Con l’eccezione di pochi Paesi (Estonia, Singapore, Cina), in cui avanza un’economia della “sorveglianza”, finora l’adozione di tecnologie biometriche è stata rallentata da preoccupazioni culturali ed etiche, legate all’istituzione di un database biometrico nazionale. Molte persone si dichiarano riluttanti a rilevare le proprie impronte digitali o ad accettare l’idea che il loro aspetto, i loro comportamenti sociali, siano tracciati tramite una scansione di riconoscimento. Eppure le stesse persone, non hanno scrupoli quando si tratta di concedere l’assenso al trattamento dei propri dati, quasi come ci fosse ormai una sorta di assuefazione alla cessione indiscriminata e disattenta, di quei frammenti di libertà che sono i nostri dati. E non ci può consolare il fatto che il regime che viene dettato dalla disciplina del GDPR sia molto severo per i soggetti pubblici che trattano dati personali, perché oggi le più grandi capacità di accesso ai dati, l’expertise e le competenze per analizzarli sono dei soggetti privati, delle grandi compagnie che operano su internet.

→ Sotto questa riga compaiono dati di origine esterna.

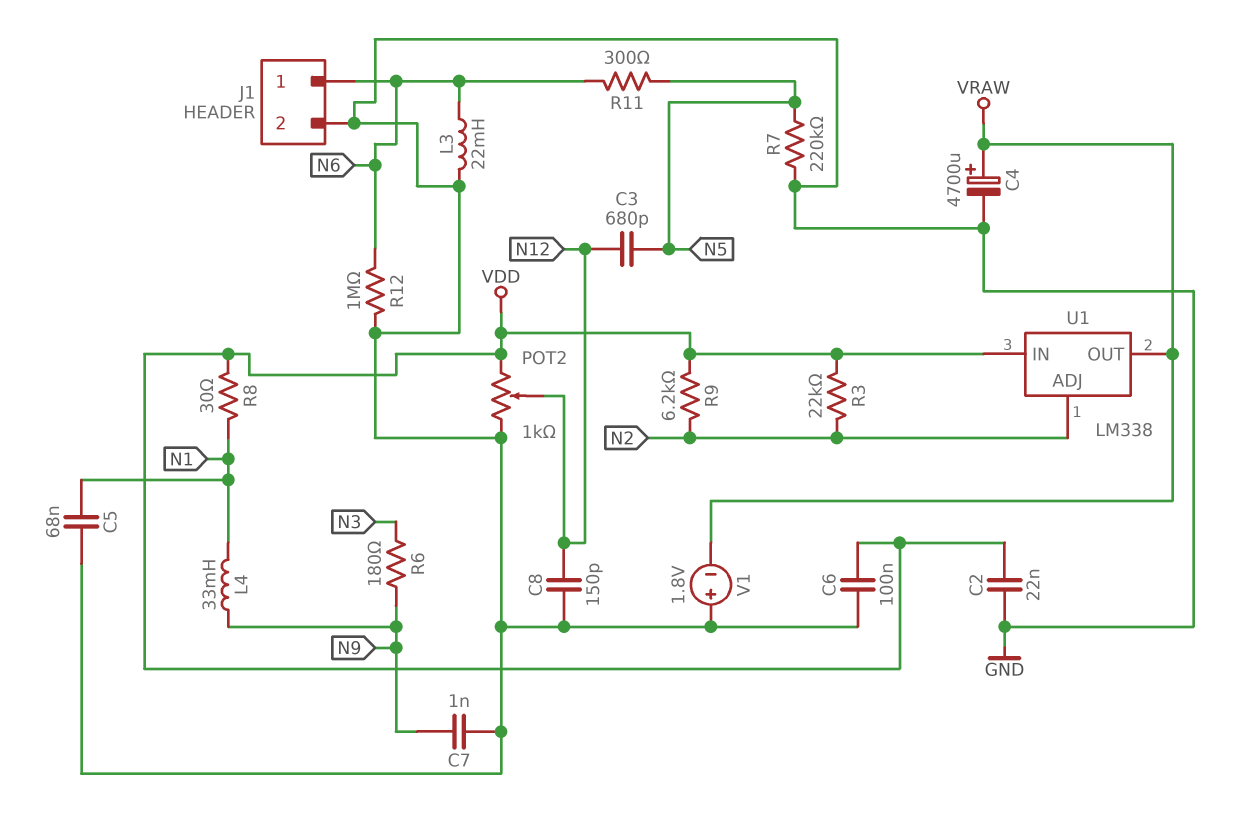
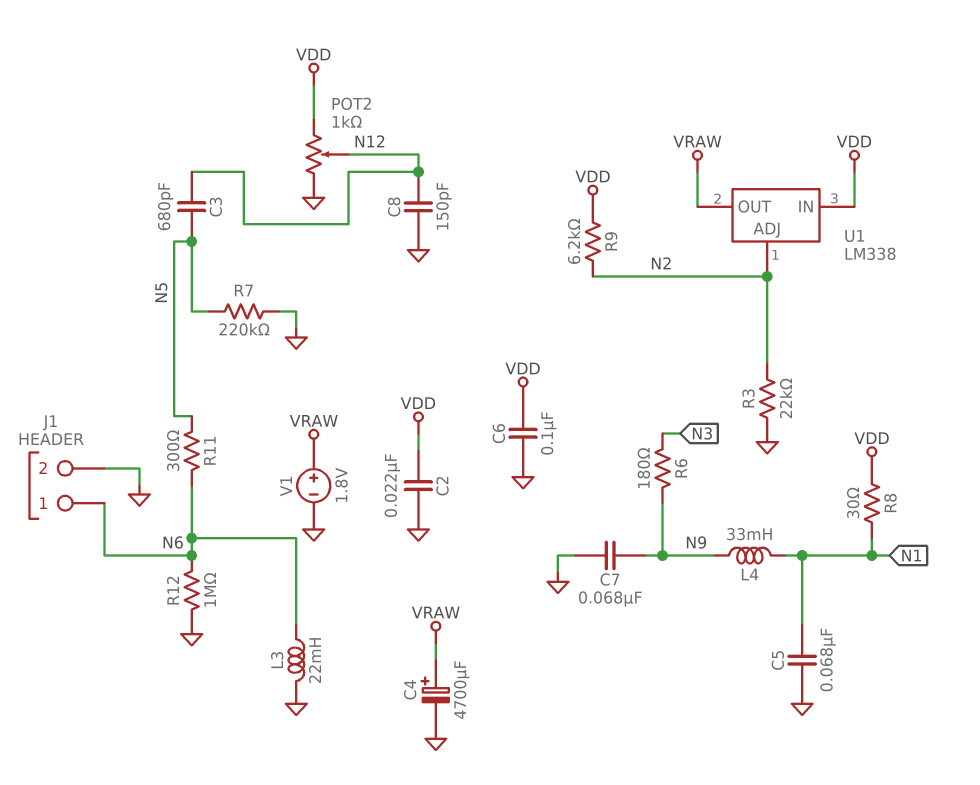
C7: 1nF (GND, N9) -> 68nF (GND, N9)
R3: 22k (N2, VDD) -> 22k (GND, N2)
V1: 1.8V (plus GND, minus VRAW) -> 1.8V (plus VRAW, minus GND)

E in questi casi, l’architrave principale che regge la legittimità del trattamento è il consenso; il consenso dell’interessato che si è in realtà rilevato un dispositivo insufficiente.
Per questo diventa cruciale l’affermazione progressiva della protezione dei dati come diritto universalmente tutelato, unico orizzonte in grado di restituire alla persona quella centralità che da tempo sembra aver perso.